When hydrogen is covalently bonded to a highly electronegative atom, such as fluorine, chlorine, oxygen, or nitrogen, the H atom has a partial positive charge, written Hδ+.
Hδ+ is physically very small, so the density of charge on it is unusually high.
Imagine another negative or electronegative atom, say on a different molecule, approaches the Hδ+; there will be mutual attraction, resulting in a particularly strong dipole-dipole attraction. This attraction is called a hydrogen bond.
In general, hydrogen bonds are weaker than ionic and covalent bonds, but are stronger than van der Waals forces.
Hydrogen Bonding in Water
The best known example of hydrogen bonding is water:
Every water molecule can be hydrogen bonded to as many as four other water molecules. In water at room temperature, the average number of hydrogen bonds per water molecule is 3.6.
The random thermal movement of molecules ensures that the lifetime of any individual hydrogen bond in water is short, averaging only 10 picoseconds. However, the time to form a new bond is even shorter.
To permanently break a single hydrogen bond in water takes 21 kJ mol-1, a significant input of energy. The result is that water's melting and boiling points are much higher than would be expected for such a low molecular weight molecucle.

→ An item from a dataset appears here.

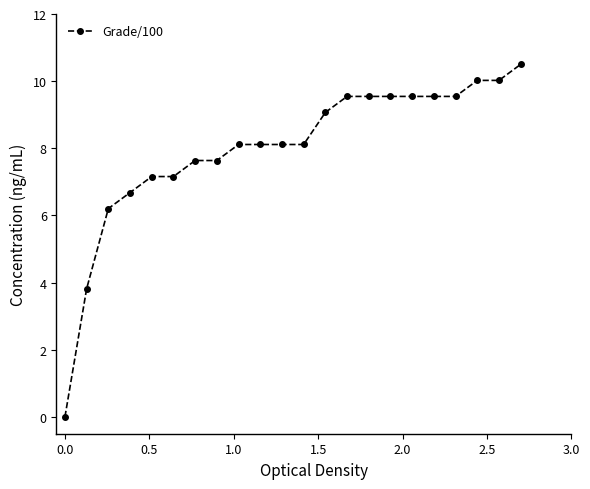

What is the value of the 3rd point from the left?

6.2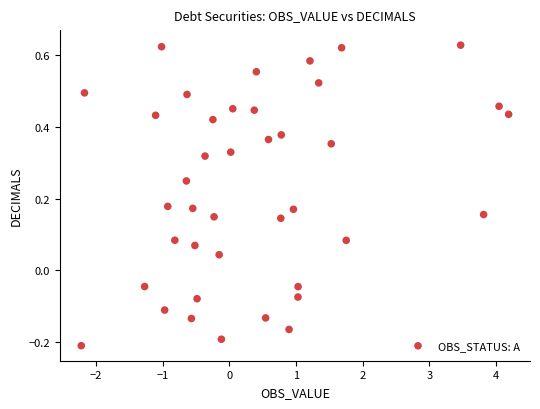

What is the range of Y values (max minus min)?

0.8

Consider water vs methane. Water molecules are rather strongly attracted to one another by hydrogen bonding, while van der Waals forces prevail in methane. So, although their molecular masses are similar, at 18 for water and 16 for methane, their physical properties are very different. For example, water melts at 0.00 °C and boils at 99.98 °C; methane melts at -182.5 °C and boils at -161.5 °C.
Hydrogen Bonding in
Water vs Hydrogen Sulfide
Sulfur is in group 16 of the periodic table, the same as oxygen. Sulfur is heavier than oxygen, so H2S should have higher melting and boiling points than H2O. However, this is not the case because sulfur is less electronegative than oxygen, and therefore hydrogen bonding in H2S is weak.
Mol. Mass: 16
Melt Pt.: 0.00 °C
Boil Pt.: 99.98 °C
Electronegativity of O (Pauling): 3.44
hydrogen bonding enthalpy: 21 kJ mol-1
Mol. Mass: 34
Melt Pt.: -82 °C
Boil Pt.: -60 °C
Electronegativity of S (Pauling): 2.58
hydrogen bonding enthalpy: ≅ 3 kJ mol-1
Hydrogen Bonding
in Ammonia and Hydrogen Fluoride
Fluorine and nitrogen are the most electronegative elements in their periodic table groups, and hydrogen bonding is observed in hydrogen fluoride and ammonia.

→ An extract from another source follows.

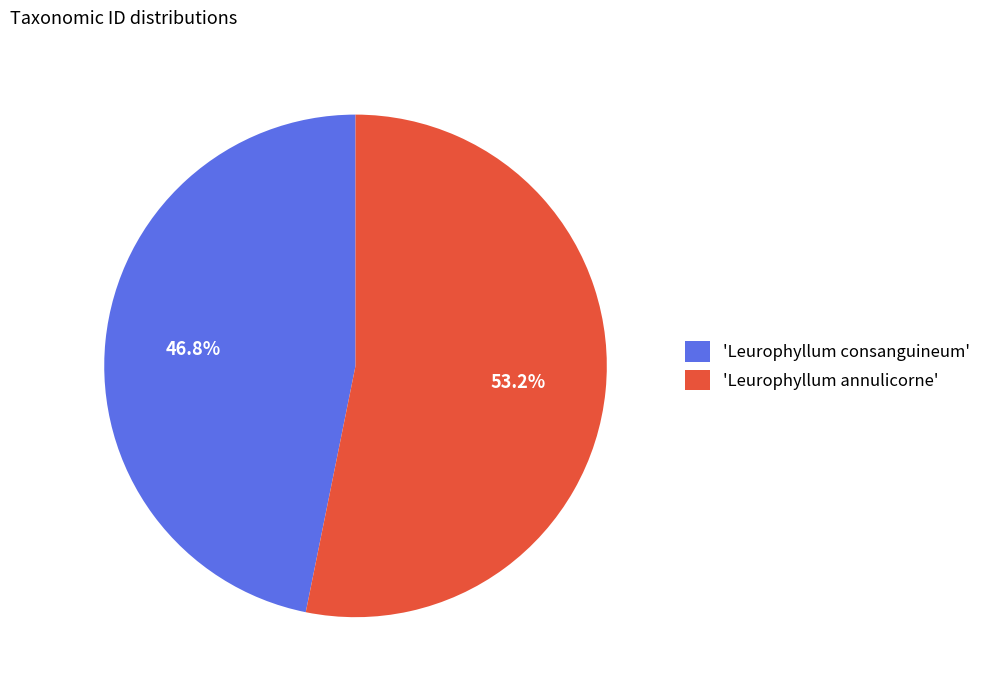

Rank the categories by value from lowest to highest.

'Leurophyllum consanguineum', 'Leurophyllum annulicorne'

As in the case of water, hydrogen fluoride and ammonia's melting and boiling points are higher than the hydrides of heavier elements in their groups.

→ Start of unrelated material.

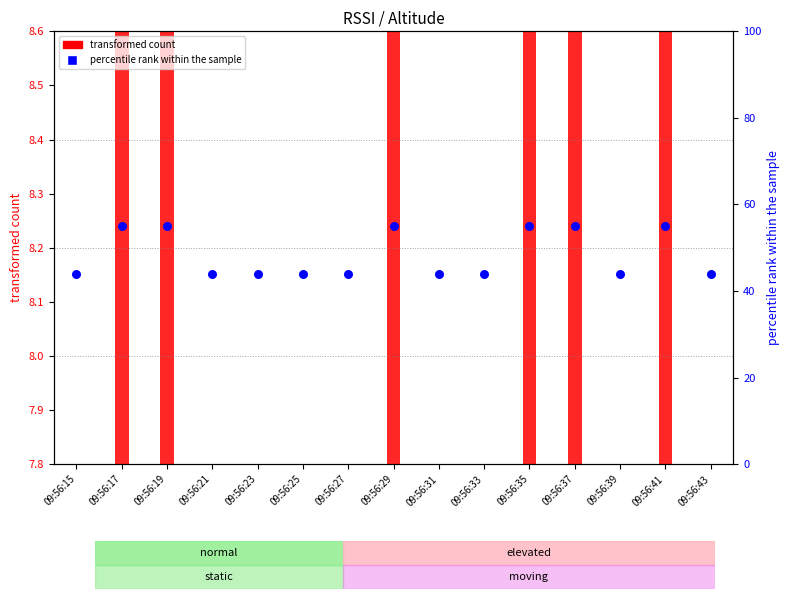

What is the change in value from 09:56:29 to 09:56:39?

-11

Melting Points for the Hydrides of Group 14-17 Elements
Hydrogen Bonding in DNA
DNA's base pairs link its two helix chains. The base pairs carry DNA's genetic information.
The base pairs on one helix are linked to the base pairs on the other helix by hydrogen bonds. Thus hydrogen bonding holds the helixes together, creating the famous double helix.
When DNA replicates, the hydrogen bonds break, allowing the two helixes to separate. In this way, hydrogen bonding plays an essential role in the base pair lock-and-key mechanism of DNA replication.
Hydrogen Bonding in Wool
Like other protein fibers, wool features hydrogen bonding. The image below shows how hydrogen bonds (orange dots) link the coils of wool's α-helix chain (green).
If a woolen garment is washed at a high temperature, the hydrogen bonds are destroyed, the coils lose their elasticity, and the garment becomes mishapen.